# Exercise goal:
Lay out every line of text read from the records below as a numbered list, skipping blank lines. Leave the pictures out of your answer.

# Information supplied:
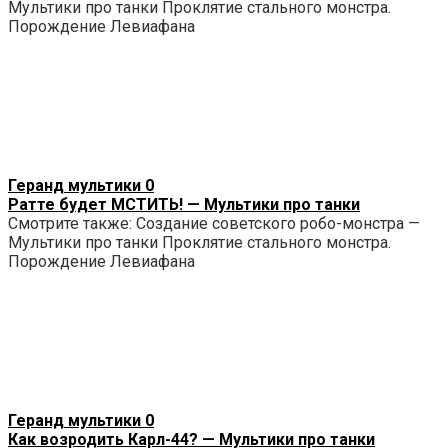
Мультики про танки Проклятие стального монстра.
Порождение Левиафана
Геранд мультики
0
Ратте будет МСТИТЬ! — Мультики про танки
Смотрите также: Создание советского робо-монстра —
Мультики про танки Проклятие стального монстра.
Порождение Левиафана
Геранд мультики
0
Как возродить Карл-44? — Мультики про танки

# Response area:
1. Мультики про танки Проклятие стального монстра.
2. Порождение Левиафана
3. Геранд мультики
4. 0
5. Ратте будет МСТИТЬ! — Мультики про танки
6. Смотрите также: Создание советского робо-монстра —
7. Мультики про танки Проклятие стального монстра.
8. Порождение Левиафана
9. Геранд мультики
10. 0
11. Как возродить Карл-44? — Мультики про танки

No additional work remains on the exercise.